The big selling point for Michigan’s new auto No-Fault insurance law was that drivers would be able to save money on their car insurance by choosing the level of medical coverage they wanted to have available to them and their family if tragedy struck and they were injured in a car accident.
But what the politicians failed to tell people was that the coverage levels for No-Fault PIP medical benefits with the most savings potential would not be available to drivers if they or certain family members did not have a qualified plan to cover healthcare costs after a car accident.
- The $50,000 coverage level for drivers on Medicaid, which is supposed to result in average savings of 45%, is available only if the driver’s spouse or relative who lives in the same home has a qualified plan, is “enrolled in Medicaid” or has his or her own No-Fault auto insurance policy.
- The ability to opt-out of No-Fault PIP medical benefits coverage completely for a driver on Medicare, which eliminates his or her premium for No-Fault medical coverage, depends on whether his or her spouse or family member that lives in the same house has the proper health insurance or has their own No-Fault auto insurance policy.
- The new No-Fault law allows drivers to choose the $250,000 coverage level for No-Fault PIP medical benefits and coordinate his or her health insurance with No-Fault coverage, which results in a 100% reduction in his or her premium for No-Fault medical coverage. But this coverage option is only available if (1) the driver has private health insurance that meets the law’s requirements and (2) the driver’s spouse or family members have a qualified plan through a private insurer or Medicare.
The expectation with the new requirement regarding qualified health coverage is that, in addition to making it difficult to secure certain coverage levels, it will complicate both access to and the cost of private health insurance.
The new No-Fault law requires that the health insurance necessary for certain No-Fault coverage levels must not exclude or limit coverage for auto accident-related medical care.
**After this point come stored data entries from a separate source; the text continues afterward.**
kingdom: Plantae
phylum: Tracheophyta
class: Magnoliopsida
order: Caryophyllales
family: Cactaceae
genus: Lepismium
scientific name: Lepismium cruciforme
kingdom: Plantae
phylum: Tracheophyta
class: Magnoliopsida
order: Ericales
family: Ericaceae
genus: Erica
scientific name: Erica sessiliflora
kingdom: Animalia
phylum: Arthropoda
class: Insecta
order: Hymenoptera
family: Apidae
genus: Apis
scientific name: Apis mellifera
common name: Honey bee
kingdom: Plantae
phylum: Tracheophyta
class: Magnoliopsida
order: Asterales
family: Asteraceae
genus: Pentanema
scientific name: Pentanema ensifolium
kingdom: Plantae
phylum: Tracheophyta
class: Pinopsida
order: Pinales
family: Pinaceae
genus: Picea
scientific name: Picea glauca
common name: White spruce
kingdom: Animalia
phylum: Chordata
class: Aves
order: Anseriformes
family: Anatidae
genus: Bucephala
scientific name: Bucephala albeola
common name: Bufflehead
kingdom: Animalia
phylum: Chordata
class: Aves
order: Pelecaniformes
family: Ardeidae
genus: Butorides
That means that “qualified” plans must effectively offer the same coverage that is available under No-Fault. This is going to cause one or both of the following things to happen:
- Health insurers will exclude auto coverage altogether to avoid having to meet the higher coverage demands.
- Health insurers are going to increase their prices considerably in order to be able to afford to provide the same medical care and treatment coverage that is available through No-Fault PIP medical benefits coverage.
If you’re wondering if you have the right health insurance plan to select the No-Fault coverage level you want, then you should check with your insurer. Michigan’s Insurance Commissioner has required them to put together documentation to indicate whether their coverage is “qualified for purposes of no-fault insurance.”